I just watched “The Dressmaker” on Netflix. This black comedy, starring Kate Winslet, just oozes with Haute Couture confections. The heroine “Tilly” (Winslet) returns to her baked dry, detestable Australian outback town in 1951 to wreck revenge on the vicious townsfolk for ostracizing her and her mother. She comes armed with her sewing machine and her fabulous haute couture style.
The film had two costume designers, Margot Wilson (won AACTA Award for Best Costume Design), who worked exclusively on Winslet, and Marion Boyce, who costumed the rest of the cast. Here, “Tilly” looks so cool and put together while she smacks golf balls into the town. The detail on her hip for holding golf tees almost looks like something for holding bullets.
Here’s Tilly in a rich, scarlet moire silk dress she wears to distract the boys during a rugby match. Costume designer Wilson said she had this fabric in her stash that she bought 25 years ago in Milan. Hey, I knew there had to be a good reason why so many of us sewists have our fabric stashes. We will use that gorgeous fabric someday!

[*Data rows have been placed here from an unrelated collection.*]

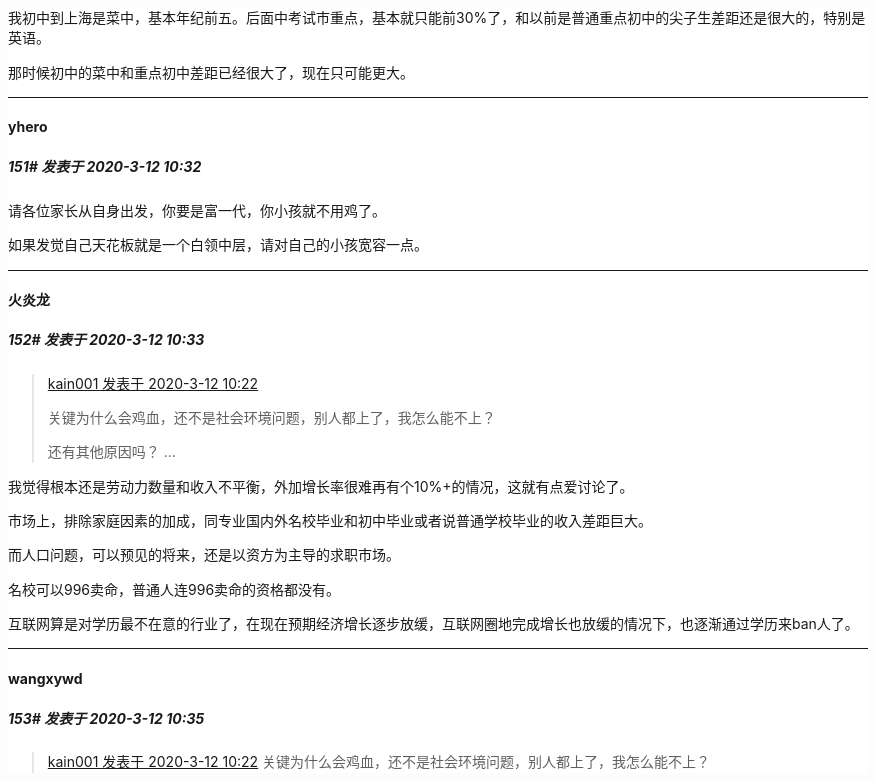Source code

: 我初中到上海是菜中，基本年纪前五。后面中考试市重点，基本就只能前30%了，和以前是普通重点初中的尖子生差距还是很大的，特别是英语。

那时候初中的菜中和重点初中差距已经很大了，现在只可能更大。







-----

####  yhero  
##### 151#       发表于 2020-3-12 10:32




请各位家长从自身出发，你要是富一代，你小孩就不用鸡了。


如果发觉自己天花板就是一个白领中层，请对自己的小孩宽容一点。







-----

####  火炎龙  
##### 152#       发表于 2020-3-12 10:33



<blockquote><a href="httphttps://bbs.saraba1st.com/2b/forum.php?mod=redirect&amp;goto=findpost&amp;pid=46703036&amp;ptid=1918285" target="_blank">kain001 发表于 2020-3-12 10:22</a>

关键为什么会鸡血，还不是社会环境问题，别人都上了，我怎么能不上？

还有其他原因吗？ ...</blockquote>
我觉得根本还是劳动力数量和收入不平衡，外加增长率很难再有个10%+的情况，这就有点爱讨论了。


市场上，排除家庭因素的加成，同专业国内外名校毕业和初中毕业或者说普通学校毕业的收入差距巨大。

而人口问题，可以预见的将来，还是以资方为主导的求职市场。

名校可以996卖命，普通人连996卖命的资格都没有。

互联网算是对学历最不在意的行业了，在现在预期经济增长逐步放缓，互联网圈地完成增长也放缓的情况下，也逐渐通过学历来ban人了。







-----

####  wangxywd  
##### 153#       发表于 2020-3-12 10:35



<blockquote><a href="httphttps://bbs.saraba1st.com/2b/forum.php?mod=redirect&amp;goto=findpost&amp;pid=46703036&amp;ptid=1918285" target="_blank">kain001 发表于 2020-3-12 10:22</a>
关键为什么会鸡血，还不是社会环境问题，别人都上了，我怎么能不上？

I think this is my new favorite red vixen dress. Previously it was one of the “Joan” dresses on Mad Men.
This mustard colored bodice has really nice design lines/seam details. Here’s “Tilly” getting closer to handsome “Teddy” (Liam Hemsworth).
In the story, Tilly’s magic at the sewing machine reveals her incredible creativity and the power of costumes to change someone. The biggest transformation she does in the film is for “Gertrude”, the shopkeeper’s frumpy daughter, and turns her into a glam doll so she can catch a husband.
And so “Gertrude” becomes “Trudy”.
The other malicious women in town also turn to “Tilly” to glam them up as well.
Tilly, about to set fire to her childhood home (behind her on the hill), is ready to leave this one-horse town in a richly tailored New Look-inspired mustard coat and feathered hat at the end of the movie.